Mark Sinclair is boss of leasing firm Alphabet

Alistair Darling had barely introduced £1.2 billion-worth of road tax increases in the Budget before the Treasury announced that this move would make "the majority of drivers better or no worse off".

Budget adds index to injury

Alistair Darling had barely introduced £1.2 billion-worth of road tax increases in the Budget before the Treasury announced that this move would make "the majority of drivers better or no worse off".

Well, that's a relief. In fact, it's splendid news: gain for the Government without pain for the taxpayer! Thanks to this magic formula, Darling can presumably pay off the national debt next year and we the people won't feel a thing.

But wait. According to the SMMT, the average car sold in the UK in 2007 emitted 165g/km of CO2. That puts it in VED band D, where a year's road tax will cost £145 in 2008-09. In 2009-10, such a car will move into the new band H, where annual road tax will cost £30 more.

After 2010, owners of new band H cars will have to pay a whopping £250 in road tax for the first year of ownership. In what kind of looking glass world does paying £110 more than today make the average owner - let alone the majority of owners - either "better or no worse off"?

But a lot of vehicle owners will get hammered.

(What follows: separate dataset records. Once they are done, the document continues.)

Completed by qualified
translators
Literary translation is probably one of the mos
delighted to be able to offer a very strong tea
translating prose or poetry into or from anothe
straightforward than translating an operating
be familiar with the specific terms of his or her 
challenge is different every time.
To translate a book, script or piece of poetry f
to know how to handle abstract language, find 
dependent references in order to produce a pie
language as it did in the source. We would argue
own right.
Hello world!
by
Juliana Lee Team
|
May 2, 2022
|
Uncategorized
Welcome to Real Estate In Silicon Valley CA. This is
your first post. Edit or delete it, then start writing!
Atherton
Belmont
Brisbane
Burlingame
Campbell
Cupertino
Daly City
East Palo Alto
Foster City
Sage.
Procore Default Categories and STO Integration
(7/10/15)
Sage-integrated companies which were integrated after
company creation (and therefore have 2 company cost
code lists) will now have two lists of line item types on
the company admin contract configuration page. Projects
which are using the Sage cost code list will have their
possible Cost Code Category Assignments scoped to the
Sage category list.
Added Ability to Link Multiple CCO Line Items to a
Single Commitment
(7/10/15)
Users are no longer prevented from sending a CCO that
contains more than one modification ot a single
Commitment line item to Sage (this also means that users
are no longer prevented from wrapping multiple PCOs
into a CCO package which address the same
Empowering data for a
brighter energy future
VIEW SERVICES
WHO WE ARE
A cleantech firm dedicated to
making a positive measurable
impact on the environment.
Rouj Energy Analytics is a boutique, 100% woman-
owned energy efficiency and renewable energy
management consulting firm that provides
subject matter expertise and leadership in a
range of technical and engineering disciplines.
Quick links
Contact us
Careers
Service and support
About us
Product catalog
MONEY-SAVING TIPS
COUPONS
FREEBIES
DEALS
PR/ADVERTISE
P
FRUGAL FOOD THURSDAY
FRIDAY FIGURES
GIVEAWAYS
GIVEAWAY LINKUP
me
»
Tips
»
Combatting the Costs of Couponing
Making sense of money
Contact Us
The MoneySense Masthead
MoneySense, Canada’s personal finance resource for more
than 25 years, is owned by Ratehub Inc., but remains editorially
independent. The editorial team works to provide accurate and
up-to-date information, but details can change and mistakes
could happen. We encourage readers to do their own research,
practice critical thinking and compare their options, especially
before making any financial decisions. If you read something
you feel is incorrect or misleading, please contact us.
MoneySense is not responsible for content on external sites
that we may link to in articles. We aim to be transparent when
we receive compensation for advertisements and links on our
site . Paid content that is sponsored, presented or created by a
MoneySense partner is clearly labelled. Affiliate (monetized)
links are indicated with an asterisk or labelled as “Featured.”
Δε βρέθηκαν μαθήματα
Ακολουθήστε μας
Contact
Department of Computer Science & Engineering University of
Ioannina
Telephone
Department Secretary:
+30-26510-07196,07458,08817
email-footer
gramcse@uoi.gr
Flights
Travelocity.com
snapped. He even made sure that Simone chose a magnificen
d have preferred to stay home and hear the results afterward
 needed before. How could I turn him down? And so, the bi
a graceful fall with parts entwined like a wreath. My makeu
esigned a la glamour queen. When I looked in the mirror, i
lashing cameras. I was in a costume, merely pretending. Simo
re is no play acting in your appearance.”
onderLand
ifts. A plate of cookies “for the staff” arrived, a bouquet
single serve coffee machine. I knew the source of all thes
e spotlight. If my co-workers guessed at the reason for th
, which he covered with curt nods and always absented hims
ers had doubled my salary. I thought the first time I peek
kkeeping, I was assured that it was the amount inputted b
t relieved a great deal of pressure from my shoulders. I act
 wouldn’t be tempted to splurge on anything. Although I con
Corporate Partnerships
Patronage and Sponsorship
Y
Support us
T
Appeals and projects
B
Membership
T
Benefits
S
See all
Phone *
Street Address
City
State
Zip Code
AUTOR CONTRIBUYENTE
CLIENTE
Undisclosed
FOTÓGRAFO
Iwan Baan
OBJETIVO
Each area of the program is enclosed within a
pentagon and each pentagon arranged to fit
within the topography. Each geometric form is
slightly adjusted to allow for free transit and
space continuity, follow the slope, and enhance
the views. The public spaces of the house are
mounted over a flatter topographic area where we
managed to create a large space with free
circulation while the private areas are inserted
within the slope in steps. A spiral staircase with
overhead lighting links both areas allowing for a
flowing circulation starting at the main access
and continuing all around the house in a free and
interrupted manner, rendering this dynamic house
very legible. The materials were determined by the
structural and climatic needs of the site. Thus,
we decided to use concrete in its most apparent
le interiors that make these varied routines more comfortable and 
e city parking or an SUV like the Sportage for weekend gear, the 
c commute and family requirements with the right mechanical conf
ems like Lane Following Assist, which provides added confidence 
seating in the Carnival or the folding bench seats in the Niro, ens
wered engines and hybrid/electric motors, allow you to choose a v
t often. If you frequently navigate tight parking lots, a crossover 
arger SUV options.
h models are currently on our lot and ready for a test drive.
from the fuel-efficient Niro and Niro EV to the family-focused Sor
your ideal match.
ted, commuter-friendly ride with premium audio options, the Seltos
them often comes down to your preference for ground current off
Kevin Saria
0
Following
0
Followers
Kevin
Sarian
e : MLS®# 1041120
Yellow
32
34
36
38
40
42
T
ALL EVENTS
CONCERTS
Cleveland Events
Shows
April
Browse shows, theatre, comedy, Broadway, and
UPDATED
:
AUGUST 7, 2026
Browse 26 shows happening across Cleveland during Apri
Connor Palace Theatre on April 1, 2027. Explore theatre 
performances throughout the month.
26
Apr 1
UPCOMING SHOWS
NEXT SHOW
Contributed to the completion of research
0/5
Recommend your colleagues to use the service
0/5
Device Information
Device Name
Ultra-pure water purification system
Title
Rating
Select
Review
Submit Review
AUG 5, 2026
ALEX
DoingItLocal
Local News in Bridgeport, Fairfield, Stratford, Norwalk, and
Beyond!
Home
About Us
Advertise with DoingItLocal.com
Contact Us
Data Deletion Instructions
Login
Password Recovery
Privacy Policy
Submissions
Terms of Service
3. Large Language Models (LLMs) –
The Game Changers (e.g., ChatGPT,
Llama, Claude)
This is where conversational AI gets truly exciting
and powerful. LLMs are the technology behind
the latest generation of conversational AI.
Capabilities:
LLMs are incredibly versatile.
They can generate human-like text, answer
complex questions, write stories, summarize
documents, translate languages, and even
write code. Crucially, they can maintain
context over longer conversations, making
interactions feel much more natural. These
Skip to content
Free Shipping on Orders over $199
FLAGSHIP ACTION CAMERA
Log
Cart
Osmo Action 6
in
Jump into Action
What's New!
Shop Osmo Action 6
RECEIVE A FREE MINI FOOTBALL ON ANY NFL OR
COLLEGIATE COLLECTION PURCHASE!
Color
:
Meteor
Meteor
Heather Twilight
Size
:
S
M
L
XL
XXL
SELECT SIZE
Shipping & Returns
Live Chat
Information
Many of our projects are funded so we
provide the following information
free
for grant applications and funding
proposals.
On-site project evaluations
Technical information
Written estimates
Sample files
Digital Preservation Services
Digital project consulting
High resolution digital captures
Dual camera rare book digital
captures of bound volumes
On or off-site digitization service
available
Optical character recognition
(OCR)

As the UK's fleet and business sector is the largest market for and owner of new cars, it will bear the brunt of this billion pound duty increase. What's more, changes to company car tax, fuel benefit and capital allowances are scheduled to net the Exchequer a further £225 million over the same period.

All this comes at a time when Government says it must tread a tightrope between stimulating the economy and curbing inflation. On cue, consumer inflation ticked up to 2.5% this week - half a percent above the Government's target.

Fuel price inflation, on the other hand, is running at about 20% - as every fleet knows to its cost. The effects of more expensive fuel spread inexorably throughout the economy, pushing up the price of almost everything.

So what did the Chancellor do last week? Next year (and probably thereafter), he will tie fuel duty to inflation; lifting fuel duty by 0.5% above the price index.

That is bound to cause a dangerous multiplier effect, with index-linked tax increases magnifying the impact of the huge rise in fuel costs.

It will literally fuel the inflationary fire that the Government claims it is fighting. Coming on top of the steep hike in road tax, this decision adds index to injury.

All in all, the Budget certainly was not a case of "green rewards for drivers," as the Financial Times hinted optimistically beforehand. If anything, businesses and working drivers have plenty to see red about.